**Exercise description**
Rewrite the portion of the walking-mechanism text between "A still further" and "of the feet.", inclusive, changing "transverse" to "perpendicular".

**Text shown**
• • • • •

An embodiment of the walking mechanism according to the invention is characterized in that close to the tops of the brackets arms are fitted that extend to each other from the brackets, where the free ends of the arms are connected to each other via the universal joint. The arms are preferably straight and are preferably arranged at right angles to the legs.
A further embodiment of the walking mechanism according to the invention is characterized in that the walking mechanism comprises at least three motors, of which a first motor can rotate one of the forks around one of the shafts of the cross, a second motor can rotate the other fork around the other shaft of the cross, and a third motor can rotate the first bracket around an imaginary axis parallel to the centre line of the first fork. When the motors are arranged in a similar fashion the walking movement can be executed.
A still further embodiment of the walking mechanism according to the invention is characterized in that each bracket comprises two feet which are positioned in a direction transverse to the direction of movement and spaced from each other. Each bracket preferably comprises two legs which each comprise one of the feet.
Yet a further embodiment of the walking mechanism according to the invention is characterized in that each leg is connected to a shoulder element close to the top end and rotatable around a shaft extending transversely to the direction of movement, to which shoulder element is fitted one of the arms, and the walking mechanism comprises further motors which can rotate the legs around the shafts. The shafts are preferably fitted to the legs and to the rotors of the further motors whose stators are fitted to the shoulder elements. As a result of this, a still better and more natural walking movement can be realized and the walking mechanism can move in a faster manner.
The invention also relates to a robot equipped with a walking mechanism according to the invention.

• • • • •

**Recorded data**
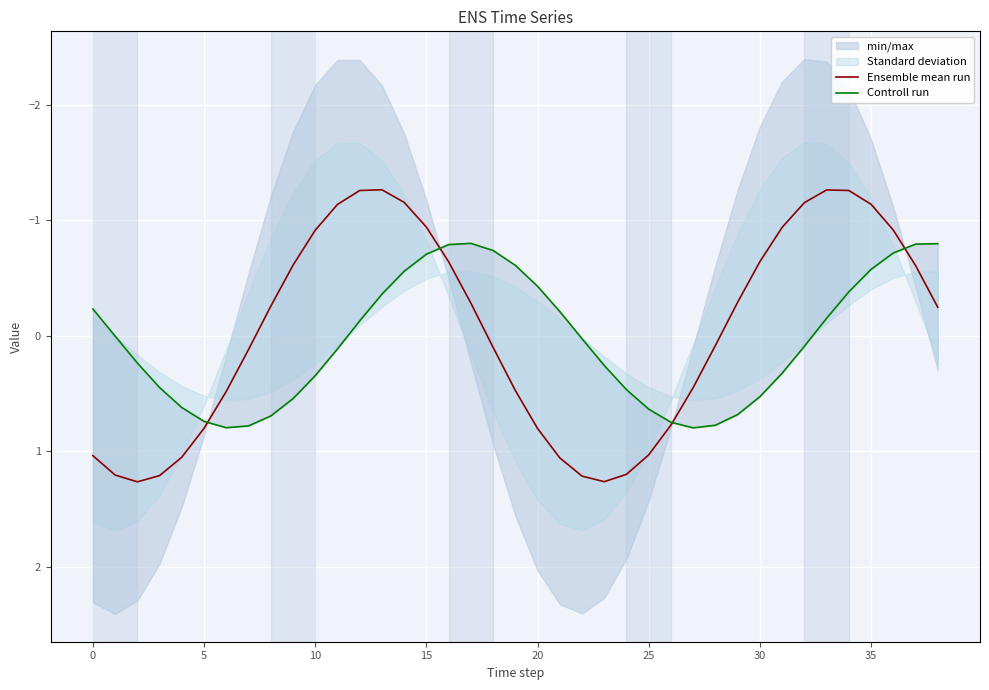

How many data points in Ensemble mean run are above 0?

19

• • • • •

**Written solution**
A still further embodiment of the walking mechanism according to the invention is characterized in that each bracket comprises two feet which are positioned in a direction perpendicular to the direction of movement and spaced from each other. Each bracket preferably comprises two legs which each comprise one of the feet.